Avoiding climate change, halting and reversing biodiversity loss and balancing our food production goals are three interlinked and critical goals for Australia. 

But is it possible to reach all of these goals at the same time? 

And how can the nation achieve this?

Global goals for climate and nature

The 1992 Earth Summit in Brazil saw three Rio Conventions set up: one on biodiversity, one on desertification and one on climate change).

The Convention on Biological Diversity (CBD) is the largest and most significant international agreement on nature. 

Much like the climate treaty, its aims are discussed every two years at a Conference of Parties (COP). 

At the end of last year at CBD COP15, governments signed a once-in-a-decade deal, called the Kunming-Montréal Global Biodiversity Framework, to halt the loss of nature. 

A range of targets were agreed to, including a global commitment to conserve 30 per cent of land and ocean by the end of the decade.

At present, the Global Biodiversity Framework and the Paris Agreement are pursued and defined separately. 

However, climate and nature commitments are beginning to converge. 

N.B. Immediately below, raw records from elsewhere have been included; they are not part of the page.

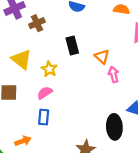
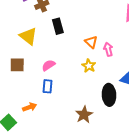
black rectangle: (72, 45) -> (58, 26), moved
orange triangle: (102, 57) -> (91, 42), moved
yellow star: (49, 69) -> (89, 66), moved

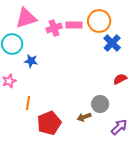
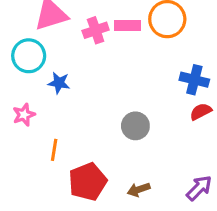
blue cross: (112, 43) -> (194, 80), moved, turned -30
gray circle: (100, 104) -> (135, 126), moved
brown arrow: (84, 117) -> (139, 190), moved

Achieving the Paris Agreement goals requires conserving or rehabilitating natural ecosystems or enhancing natural processes in modified ecosystems. 

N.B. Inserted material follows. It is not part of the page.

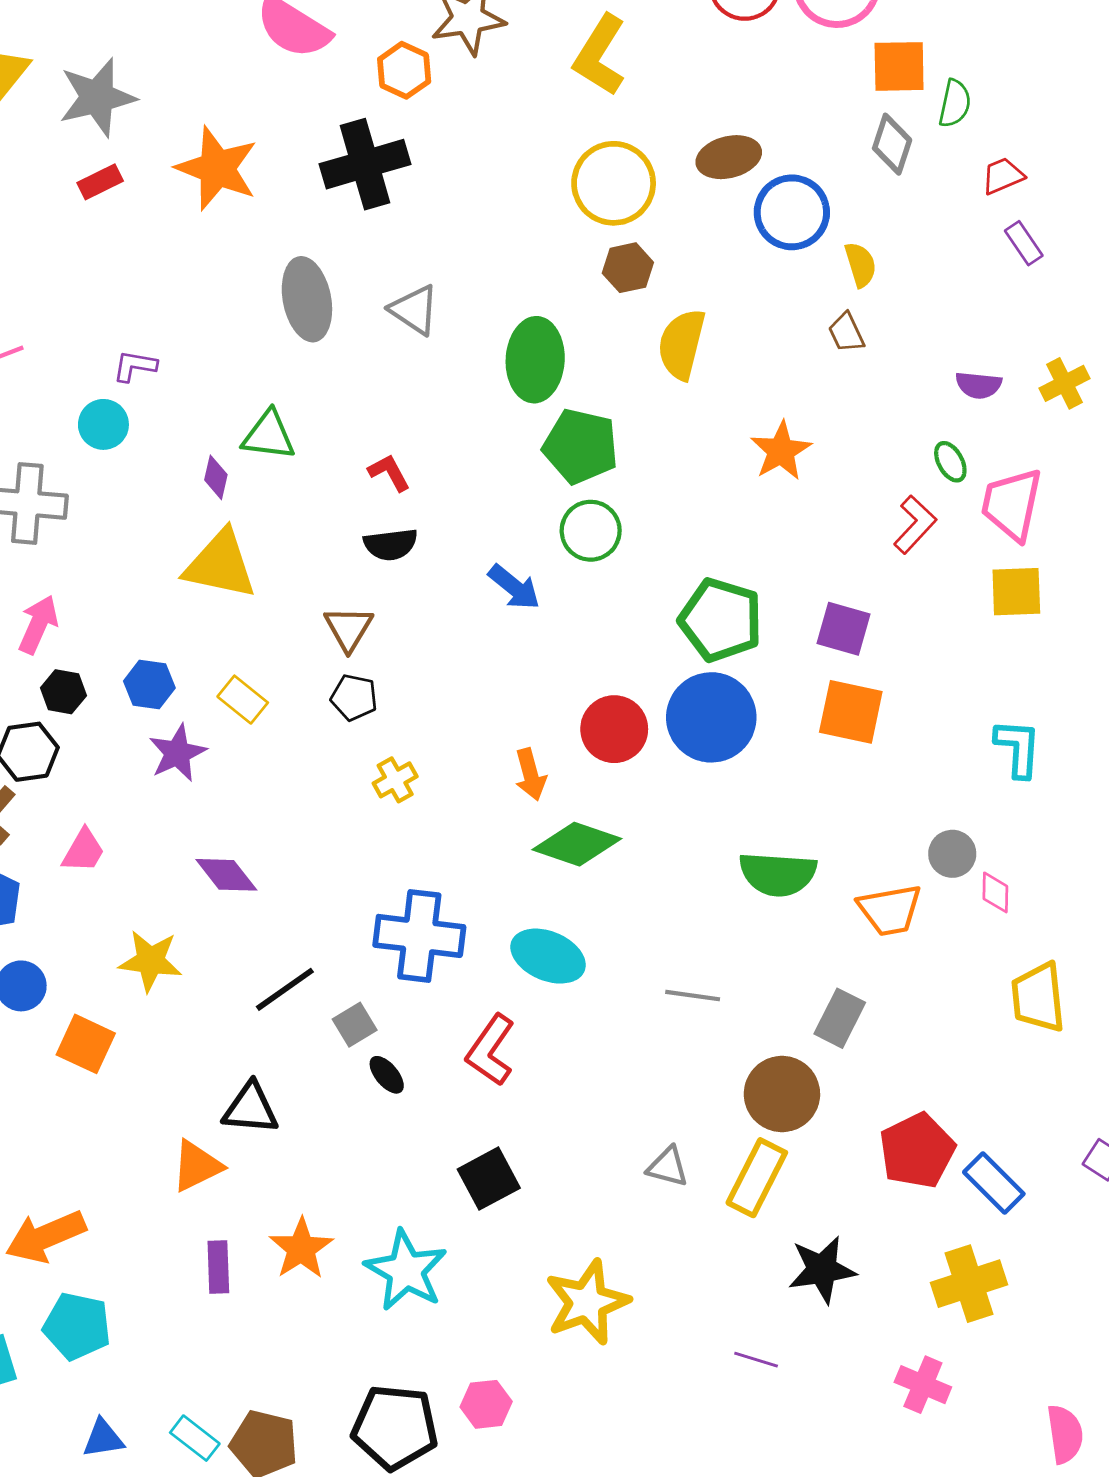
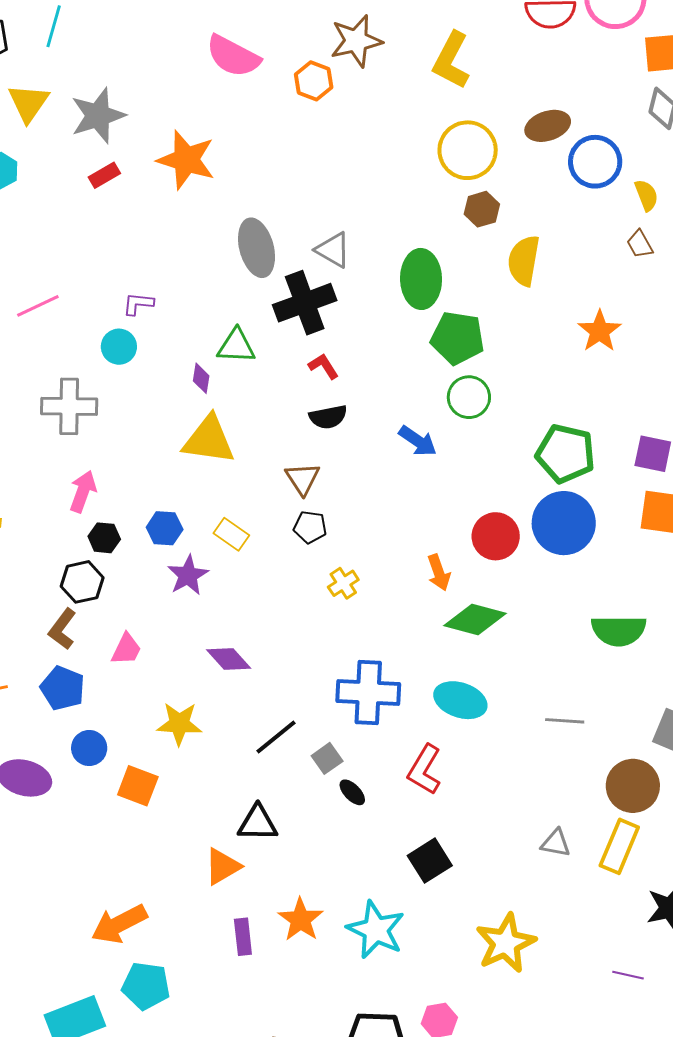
black cross: (365, 164) -> (305, 303), moved

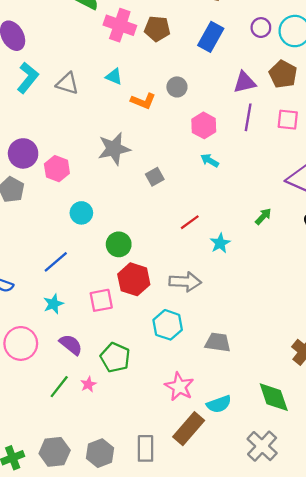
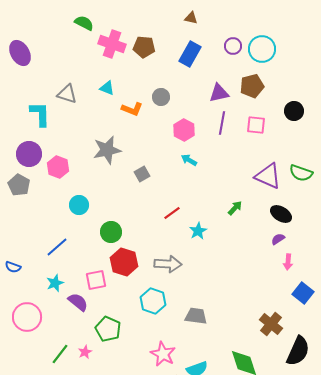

COP27 was the first climate COP that acknowledged ‘nature-based solutions’ in a cover decision, highlighting that nature and climate are interconnected. 

The latest stocktake review assessing the implementation of the Paris Agreement includes a call to recognise the Global Biodiversity Framework commitments. 

At a global level, there is now an understanding that there is no way to achieve the Paris Agreement without protecting, restoring, sustaining and managing nature.

Meeting Australia’s climate and nature goals whilst sustaining agriculture 

Australia is aiming to achieve three related yet distinct outcomes by 2030: 

  • reducing greenhouse gas emissions by 43 per cent below 2005 levels
  • fulfilling its pledge to meet the Global Biodiversity Framework targets. 
  • significantly increasing agricultural production. 

Achieving all three will be a balancing act.

Land is both a source of greenhouse gas emissions and a sink capable of removing carbon from the atmosphere. 

Our modelling suggests that high volumes of carbon sequestration are needed for Australia to reach net zero within the bounds of the Paris Agreement temperature goals. 

This has implications for the agricultural and land use sector and for the speed and depth of reductions in greenhouse gas emissions needed across all sectors. 

A tree in a field.
Australia aims to protect at least 30 per cent of its land. Meanwhile the agricultural sector aims to increase production. (Supplied)

One of Australia’s nature-related goals is to protect at least 30 per cent of its land.

Estimates show Australia would need to protect and conserve an additional 60 million hectares – roughly 9 times the size of Tasmania – to meet that goal.

To reach 30 per cent protected lands, Australia may have to rely on the creation of  new reserves by non-government organisations and Indigenous people, rather than more national parks

This goal would also require action on private land. Currently, private land is home to almost half of threatened species in Australia. 

And 55 per cent of land is used for agriculture.

Agriculture is a key export industry, producing over $60 billion of food annually and employing over 300,000 people. 

The National Farmers’ Federation has laid down a vision for the agricultural industry to exceed $100 billion in farm gate output by 2030. 

Climate and nature goals will need to be met at the same time as the agricultural sector seeks to expand.

The land sector and its contribution

Australia’s land sector needs to play a pivotal role in reducing greenhouse gas emissions, restore ecosystems and biodiversity and meet agricultural demand, while supporting regional communities. 

Land use involves multiple interacting sectors including agriculture, forestry, conservation, human settlements and energy provision, among others. 

Land is also finite. 

Adopting a systems approach is crucial for Australia to achieve its mitigation and adaptation objectives. 

The country needs to consider not just how it manages lands, but what is produced and where – and ways to incentivise change. 

New land use configurations are required that support economy-wide net zero targets while also meeting other environmental and social goals. 

COP28 is underway in Dubai. ((SC BY-NC-ND 2.0 DEED: International Labour Organization)

Minister for Climate Change Chris Bowen has announced that decarbonisation plans will be developed for sectors, including agriculture and land. 

These plans will be based on sectoral pathways currently being developed by the Climate Change Authority. 

It is essential that these pathways, and the plans they inform, support and accelerate emissions reduction in agriculture and increase carbon storage in the land through careful design to optimise benefits while minimising trade-offs. 

Coordinated action to align land use with national nature and climate goals can help balance the pressures and demands on land to deliver multiple benefits. 

Climate COP28 is well underway in Dubai in the United Arab Emirates. And next year Australia will host the first Global Nature Positive Summit ahead of the next UN Biodiversity Conference

These summits provide an opportunity for the Australian Government to demonstrate leadership on a global stage and take bold steps to meet the ambition laid out in the Paris Agreement and to protect, sustain and restore nature in a synergistic manner.